The Rocket had the opportunity to speak with Slippery Rock mayor, Jondavid Longo, on how the subject of updating the noise ordinance came to be.
Longo shared that a flag was placed on July 2 to open Slippery Rock’s celebrations for Independence Day. Following the raising of the flag, a member of the Slippery Rock community brought a noise concern to individual borough council members.
According to Longo, the member of the community who brought their concerns to the council lives near Slippery Rock Park. The community member was concerned by the noise decibels the flag was creating and alleged that a test he performed in his home was reading 100 decibels as a result of the flag.
Following the complaints, the borough hired Gateway Engineers to perform tests within Slippery Rock to monitor noise levels. The results showed that noise levels were at the highest when the flag was not raised.

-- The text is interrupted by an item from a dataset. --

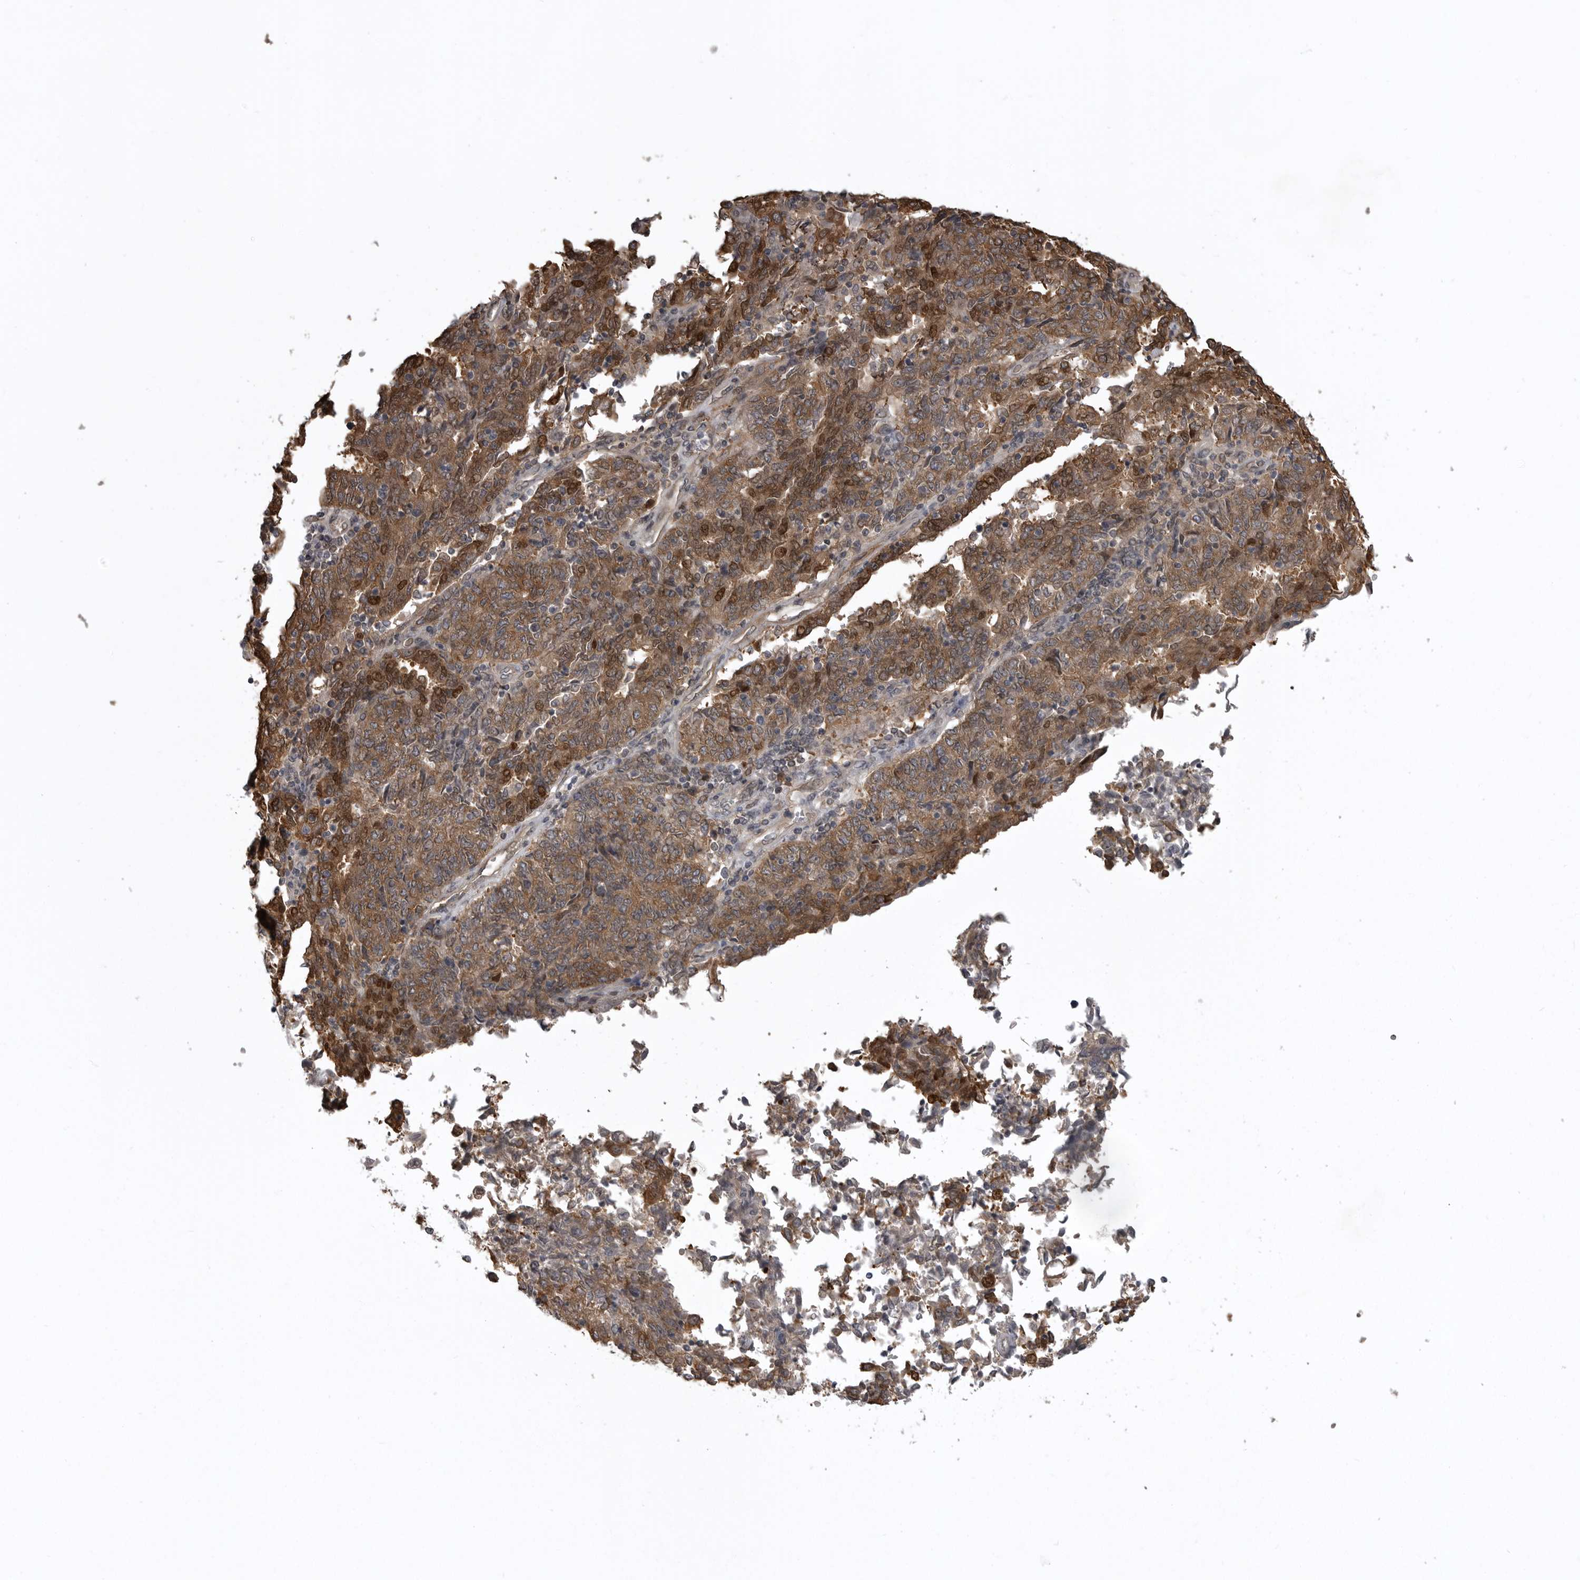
{"staining": {"intensity": "moderate", "quantity": ">75%", "location": "cytoplasmic/membranous,nuclear"}, "tissue": "endometrial cancer", "cell_type": "Tumor cells", "image_type": "cancer", "snomed": [{"axis": "morphology", "description": "Adenocarcinoma, NOS"}, {"axis": "topography", "description": "Endometrium"}], "caption": "Immunohistochemistry (IHC) micrograph of human endometrial cancer stained for a protein (brown), which shows medium levels of moderate cytoplasmic/membranous and nuclear expression in approximately >75% of tumor cells.", "gene": "SNX16", "patient": {"sex": "female", "age": 80}}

Council solicitor Rebecca Black shared that the average decibel reading within Slippery Rock reached 68 decibels. Black’s findings came per the results of the Gateway Engineers report. Gateway Engineers’ testing led to the council re-visiting the current noise ordinance and determined that no specified noise limit was stated within.
Longo shared that because of this, the ordinance was impossible for the town to enforce. This led the council to propose an amendment to the ordinance and wish to raise the maximum decibel level to 90 decibels.
This would ensure that community members having a good time within the park would not be in violation should a crowd at a baseball game begin cheering. The council was very clear that they wanted community members to be able to enjoy the park.
Longo shared that the council’s intent is to find a way to re-establish the noise ordinance to ensure that it is fair to the community. The council is aware that they will not be able to please everyone, though.
Several members of the community attended the meeting on Tuesday, with some voicing their concerns. The council is open for any and all suggestions from the public and encouraged the community members in attendance to contact the borough with said suggestions.
The Rocket reached out to the borough manager, Christian Laskey, for information on how to connect with the community member who initially raised concerns, but did not hear back in time for print.
The borough is set to vote on the amended ordinance at their next scheduled borough meeting on Tuesday, Oct. 17.